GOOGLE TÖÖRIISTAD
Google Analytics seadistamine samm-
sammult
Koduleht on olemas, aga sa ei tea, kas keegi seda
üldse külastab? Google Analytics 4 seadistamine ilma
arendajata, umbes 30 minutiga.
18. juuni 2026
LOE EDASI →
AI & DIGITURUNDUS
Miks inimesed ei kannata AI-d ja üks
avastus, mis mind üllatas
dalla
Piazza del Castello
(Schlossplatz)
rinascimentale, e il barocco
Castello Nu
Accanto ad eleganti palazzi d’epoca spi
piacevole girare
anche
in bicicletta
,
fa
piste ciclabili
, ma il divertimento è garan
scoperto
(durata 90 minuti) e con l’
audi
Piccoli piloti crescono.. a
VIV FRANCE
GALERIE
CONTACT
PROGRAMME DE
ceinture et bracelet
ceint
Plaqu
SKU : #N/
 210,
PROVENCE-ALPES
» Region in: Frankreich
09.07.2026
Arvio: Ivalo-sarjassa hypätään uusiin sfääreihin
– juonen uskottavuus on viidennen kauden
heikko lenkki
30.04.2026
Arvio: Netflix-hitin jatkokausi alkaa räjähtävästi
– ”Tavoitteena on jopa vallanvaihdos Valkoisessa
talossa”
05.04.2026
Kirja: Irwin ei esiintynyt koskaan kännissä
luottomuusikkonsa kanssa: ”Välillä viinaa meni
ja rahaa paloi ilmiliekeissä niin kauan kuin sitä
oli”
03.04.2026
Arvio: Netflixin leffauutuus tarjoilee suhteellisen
· · · ·
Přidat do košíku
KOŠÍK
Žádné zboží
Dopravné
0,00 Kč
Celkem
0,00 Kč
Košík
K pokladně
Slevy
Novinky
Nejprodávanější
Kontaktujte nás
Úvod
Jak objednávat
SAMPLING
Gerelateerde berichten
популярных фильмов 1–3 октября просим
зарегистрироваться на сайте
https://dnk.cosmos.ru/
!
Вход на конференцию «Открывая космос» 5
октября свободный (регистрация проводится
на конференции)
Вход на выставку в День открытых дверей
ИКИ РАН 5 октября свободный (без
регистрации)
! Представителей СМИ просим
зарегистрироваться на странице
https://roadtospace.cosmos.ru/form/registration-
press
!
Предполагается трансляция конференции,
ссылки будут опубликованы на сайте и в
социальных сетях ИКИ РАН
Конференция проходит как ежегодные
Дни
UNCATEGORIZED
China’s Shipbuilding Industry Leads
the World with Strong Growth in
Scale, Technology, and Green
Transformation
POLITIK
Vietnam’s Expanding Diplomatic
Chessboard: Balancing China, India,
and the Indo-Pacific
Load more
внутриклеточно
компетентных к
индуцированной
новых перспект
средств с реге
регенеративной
· · · ·
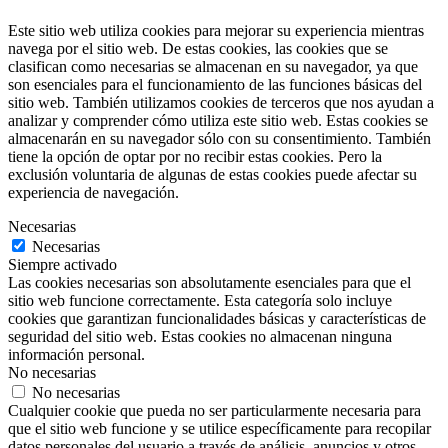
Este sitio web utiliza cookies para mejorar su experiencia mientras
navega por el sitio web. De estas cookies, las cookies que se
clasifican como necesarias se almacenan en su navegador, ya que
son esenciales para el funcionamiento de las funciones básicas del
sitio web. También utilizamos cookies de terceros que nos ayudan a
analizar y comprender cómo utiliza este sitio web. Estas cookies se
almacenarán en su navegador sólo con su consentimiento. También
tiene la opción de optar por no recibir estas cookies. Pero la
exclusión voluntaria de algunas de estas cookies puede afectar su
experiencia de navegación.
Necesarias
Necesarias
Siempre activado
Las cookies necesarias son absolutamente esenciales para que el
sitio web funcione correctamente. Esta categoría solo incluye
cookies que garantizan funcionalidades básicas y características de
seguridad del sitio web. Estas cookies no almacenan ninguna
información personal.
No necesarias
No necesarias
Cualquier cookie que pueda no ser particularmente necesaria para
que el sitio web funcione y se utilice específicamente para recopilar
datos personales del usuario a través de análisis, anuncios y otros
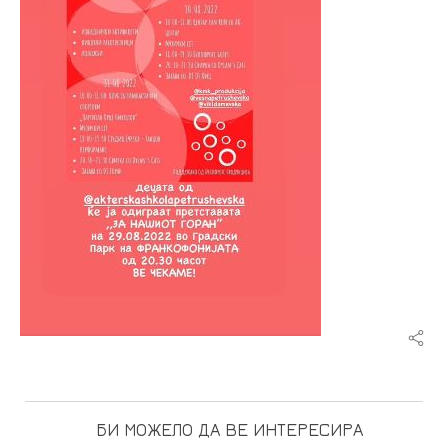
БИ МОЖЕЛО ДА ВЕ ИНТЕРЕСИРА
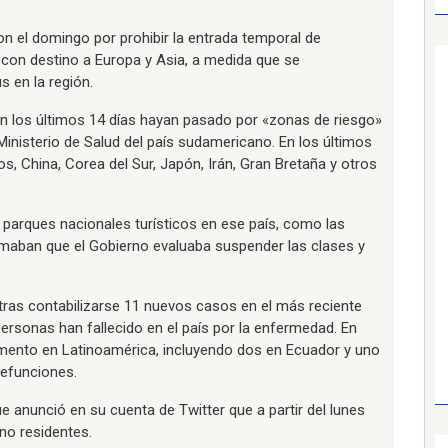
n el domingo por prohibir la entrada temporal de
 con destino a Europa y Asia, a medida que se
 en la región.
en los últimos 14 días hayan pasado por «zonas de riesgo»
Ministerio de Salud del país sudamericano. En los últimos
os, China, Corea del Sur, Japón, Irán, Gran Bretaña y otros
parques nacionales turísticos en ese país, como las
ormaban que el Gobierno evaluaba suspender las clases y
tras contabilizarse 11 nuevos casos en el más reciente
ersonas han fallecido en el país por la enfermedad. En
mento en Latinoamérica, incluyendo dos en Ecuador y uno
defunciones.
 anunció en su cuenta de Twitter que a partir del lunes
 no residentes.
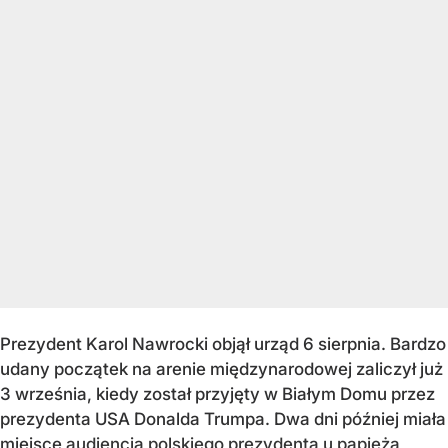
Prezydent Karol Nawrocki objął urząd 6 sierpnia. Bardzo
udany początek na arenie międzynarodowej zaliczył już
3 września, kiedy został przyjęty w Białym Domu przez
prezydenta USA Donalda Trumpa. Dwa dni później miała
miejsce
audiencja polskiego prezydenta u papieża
· · · ·
The response should hold exactly the lines starting at the line with "PROVENCE-ALPES" and ending at the line with "Arvio: Netflixin leffauutuus", and no other line of the material above.

-- EXERCISE SOLUTION --
PROVENCE-ALPES
» Region in: Frankreich
09.07.2026
Arvio: Ivalo-sarjassa hypätään uusiin sfääreihin
– juonen uskottavuus on viidennen kauden
heikko lenkki
30.04.2026
Arvio: Netflix-hitin jatkokausi alkaa räjähtävästi
– ”Tavoitteena on jopa vallanvaihdos Valkoisessa
talossa”
05.04.2026
Kirja: Irwin ei esiintynyt koskaan kännissä
luottomuusikkonsa kanssa: ”Välillä viinaa meni
ja rahaa paloi ilmiliekeissä niin kauan kuin sitä
oli”
03.04.2026
Arvio: Netflixin leffauutuus tarjoilee suhteellisen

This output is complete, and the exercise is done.